If we enable high accuracy mode, mobile devices with GPS units will attempt to use it to get the best possible location information (if their owner has allowed it); otherwise, they may default to using trilateration to determine the location. However, because not all devices have these units and because GPS signals are not always available, requesting the current position with high accuracy is more likely to fail.

While high accuracy, location detection will not automatically fall back to the standard method, you can achieve this yourself, if you like. First, call getCurrentPosition with highAccuracy set to true and with a reference to a new error handling function:

navigator.geolocation.getCurrentPosition(savePosition, highAccuracyErrorPosition, {enableHighAccuracy: true});

All this new error handler, highAccuracyErrorPosition, does is call getCurrentPosition with highAccuracy set to false:

function highAccuracyErrorPosition(error) {

navigator.geolocation.getCurrentPosition(savePosition, errorPosition, {enableHighAccuracy: false});


The result is that the browser attempts to use high-accuracy location detection, and falls back to the standard method if it is not available due to some reason.
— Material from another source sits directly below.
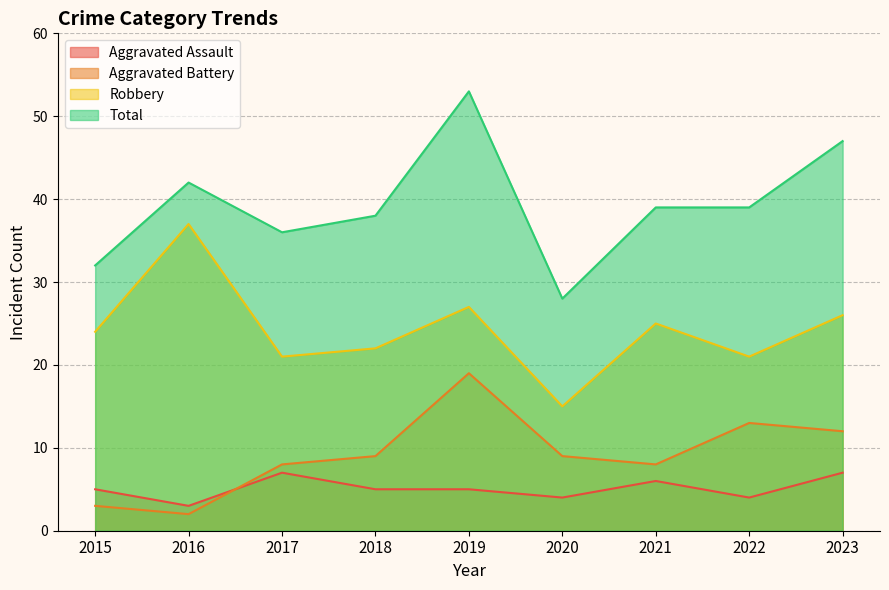

What is the difference between the maximum and minimum values in the Aggravated Battery series?

17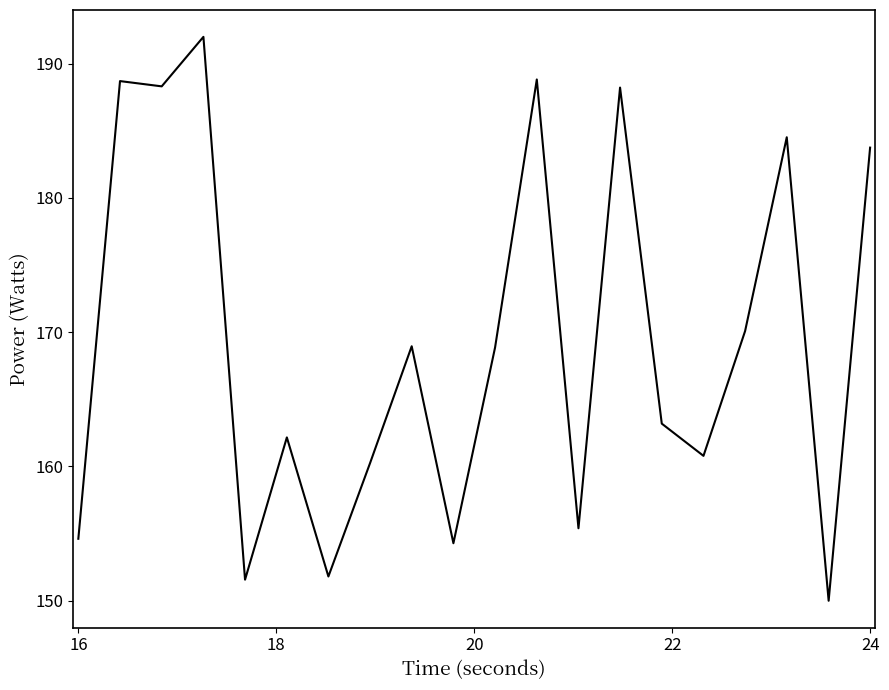

What is the smallest value displayed?

150.0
Should the user decline authorization for location information, this continues to be respected down the chain.

The callback script, callback.php, first loads the database functionality from lib.php and ensures that it can connect. If connection fails for some reason, it returns an HTTP error 500 (Internal Server Error), which tells index.php to display an error to the user, as previously described.

If callback.php is connected to the database successfully, it then sanitizes the input variables, latitude and longitude. It's important to make sure both are cast to floating point variables, to minimize the risk of SQL injection attacks. The script also retrieves the current UNIX epoch timestamp (represented as the number of seconds since 00:00 on January 1, 1970).
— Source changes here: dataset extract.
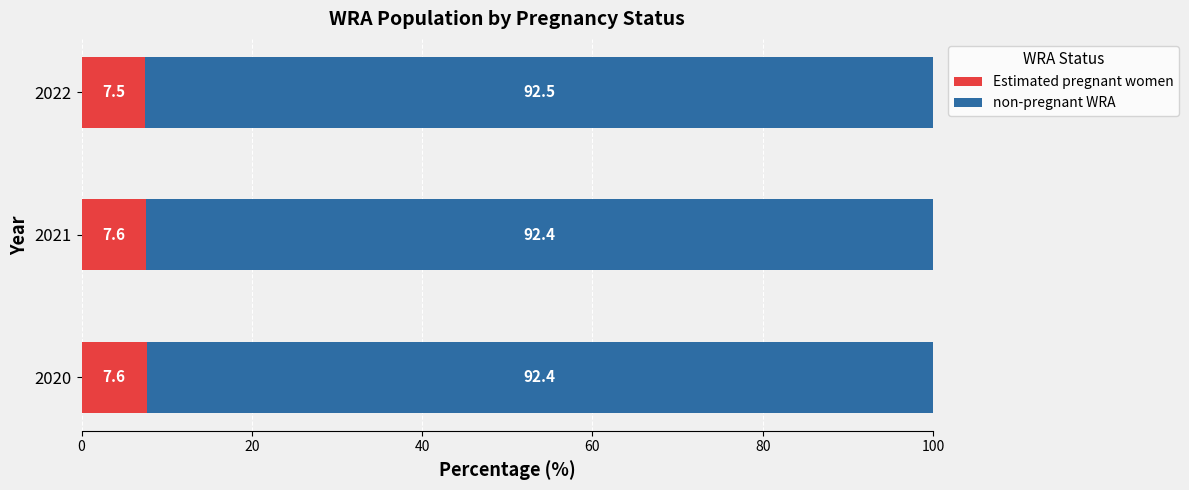

The value of Estimated pregnant women at 2020 is 12.0. True or false?

False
The script makes it possible to store location information for an unlimited number of users. However, because authentication and user handling are not within the scope for this book, we've hardcoded the user's unique ID to 1. If you had a separate MySQL user table, for example, you would set this value to the ID of the currently logged-in user. This ID would be saved in the current browser session at the point of login. callback.php would use the version saved in the session rather than sent to it explicitly via a GET or POST variable, to prevent third parties from maliciously saving location information to a user's account.

Finally, callback.php attempts to save this data to the MySQL table we created in the previous section, using a standard MySQL insert call:

$query =    "insert into points set 'longitude' = {$longitude}, 
    'latitude' = {$latitude},
    'user_id' = {$user},
    'time' = {$time}";

Once again, if an error occurs, the script returns an HTTP 500 error so that the JavaScript on index.php can let the user know in a friendly way.
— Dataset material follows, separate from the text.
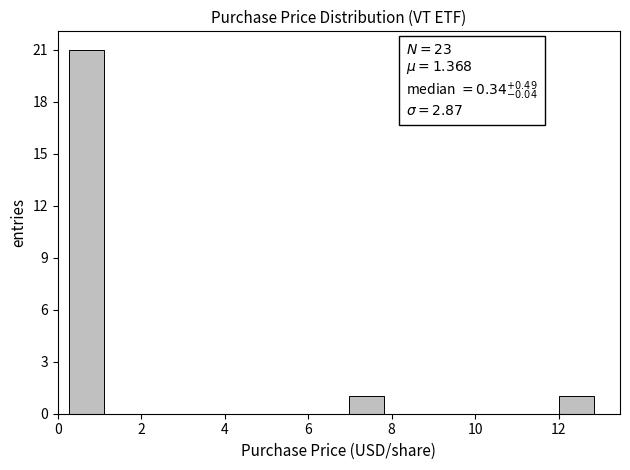

Which range on the x-axis has the tallest bar?

0.2 to 1.2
Otherwise, we can reasonably assume that the data was saved in our MySQL table. Because we saved it with timestamp information, and because we are also saving the user's unique ID in the same table row, we will be able to easily retrieve any individual user's locations in chronological order later on.

PHP's default HTTP response code is 200: OK. This tells the jQuery call in index.php that the positioning data was saved without any problems. In turn, index.php lets the user know that his/her location was saved.